Since contraception allows families to have the number of children that they can take care of, its use allows a country’s population to grow at a more manageable rate, thereby increasing the likelihood of achieving Vision 2030.
By reducing the burden of unplanned pregnancy, contraception allows women to complete their education and develop careers that will allow them to contribute to the development of the country.
According to the Kenya Demographic and Health Survey, only an estimated 39 per cent of people living in towns are using contraceptives, largely because they are unaware of family planning options, lack access or are influenced by myths on family planning.
According to Dr Lukoye Atwoli, a consultant psychiatrist and lecturer at Moi University’s School of Medicine, myths are dangerous when it comes to health because they are the reason health objectives and goals are not optimally achieved.
“The structure of human society is very favourable for the propagation of myths. Historically, people have propagated knowledge by word of mouth, and the word of certain people is trusted more than that of others,” says Dr Atwoli.
“Sadly, our society still trusts authority more than evidence; we are stuck with myths until such a time that we shall become more critical of information provided without adequate backing. Ignorance and uncritical acceptance of authority are the main drivers of myths.”
Myths attain the “power of truth” through transmission from authority figures like parents, teachers, older friends and acquaintances.
“Questioning widely accepted ideas is not easy, and requires a degree of intellectual curiosity that is simply lacking in most people,” Dr Atwoli adds. “The longer an idea is held as true, the more difficult it is to debunk and replace with the actual explanation.”
This would therefore explain, for instance, why some women will shun certain types of contraceptives on the grounds that they will harm the womb, perhaps based on an anecdotal report that is repeated so many times that it appears the event has occurred countless times, Dr Atwoli notes.

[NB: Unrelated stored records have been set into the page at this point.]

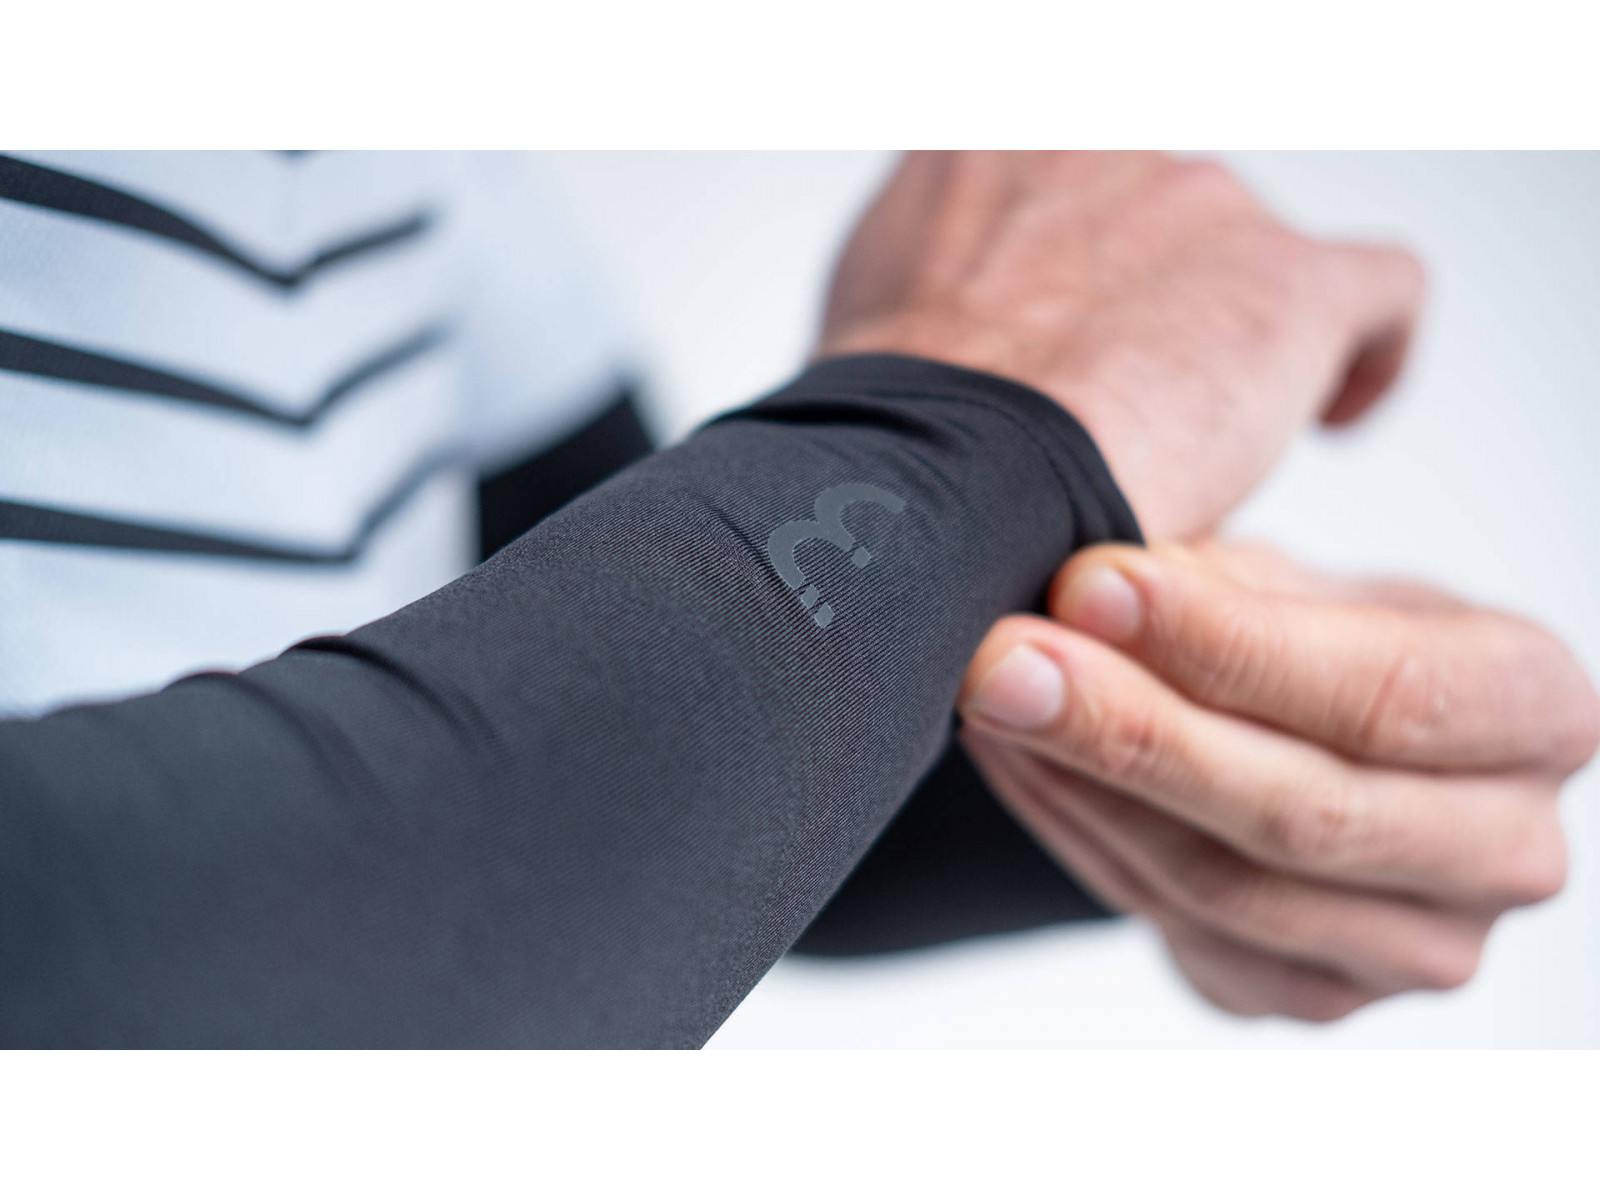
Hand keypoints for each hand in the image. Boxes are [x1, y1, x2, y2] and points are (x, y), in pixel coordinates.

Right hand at [819, 151, 1424, 538]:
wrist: (950, 480)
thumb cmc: (896, 437)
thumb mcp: (871, 313)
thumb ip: (933, 281)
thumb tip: (964, 336)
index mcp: (985, 149)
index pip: (1062, 180)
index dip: (1082, 261)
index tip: (1083, 323)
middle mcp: (1097, 146)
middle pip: (1162, 221)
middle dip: (1151, 309)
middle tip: (1121, 415)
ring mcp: (1199, 202)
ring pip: (1251, 265)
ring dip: (1228, 345)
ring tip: (1197, 448)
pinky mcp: (1289, 282)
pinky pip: (1378, 291)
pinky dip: (1365, 353)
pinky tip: (1336, 414)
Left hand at [956, 541, 1599, 1020]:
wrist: (1314, 734)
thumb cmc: (1311, 635)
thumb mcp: (1290, 579)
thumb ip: (1210, 587)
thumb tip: (1086, 596)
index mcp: (1537, 709)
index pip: (1387, 693)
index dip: (1224, 644)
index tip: (1087, 586)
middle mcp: (1508, 849)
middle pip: (1304, 814)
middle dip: (1130, 728)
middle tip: (1004, 663)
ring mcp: (1417, 948)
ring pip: (1226, 888)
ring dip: (1085, 788)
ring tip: (993, 699)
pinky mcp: (1318, 996)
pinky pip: (1181, 932)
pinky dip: (1081, 840)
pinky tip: (1020, 763)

“For instance, even in developed countries, there was a myth that the measles vaccine causes autism. The myth spread so widely that some parents started refusing to vaccinate their children, exposing them to the dangerous virus. Despite numerous scientists arguing that there was not demonstrable link between the vaccine and autism, the myth continues in certain settings.”

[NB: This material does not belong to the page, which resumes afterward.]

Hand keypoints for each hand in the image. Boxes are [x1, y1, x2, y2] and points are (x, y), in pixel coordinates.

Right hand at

He recommends that myths be debunked and accurate information provided through opinion leaders who play a central role in the propagation process.
The consultant psychiatrist fears that if this is not done, the uptake of new interventions, however useful, will be delayed and lower than expected.
“Often, the impeccable science behind an intervention is less powerful than the negative myth propagated by mothers, religious leaders, elders and even politicians.”
Religion has also been found to play a role in contraception, with many religious groups upholding natural family planning methods.
Christian acceptance of contraception is relatively new; churches disapproved of artificial contraception until the start of the 20th century.
Liberal protestant churches often teach that it is acceptable to use birth control, as long as it is not used to encourage or permit promiscuous behaviour.
The Roman Catholic Church only allows natural birth control, by which it means only having sex during the infertile period of a woman’s monthly cycle. Artificial methods of contraception are banned.
Anglicans were the first church to issue a statement in favour of contraception, which they did at the Lambeth Conference in 1930 by a majority of 193 to 67. A group of American protestants followed in 1931.
Pope John Paul VI believed that contraception encourages “disrespect for the body”. “Using artificial contraception,” he preached, “could mislead human beings into thinking they were entitled to unlimited power over their own bodies.”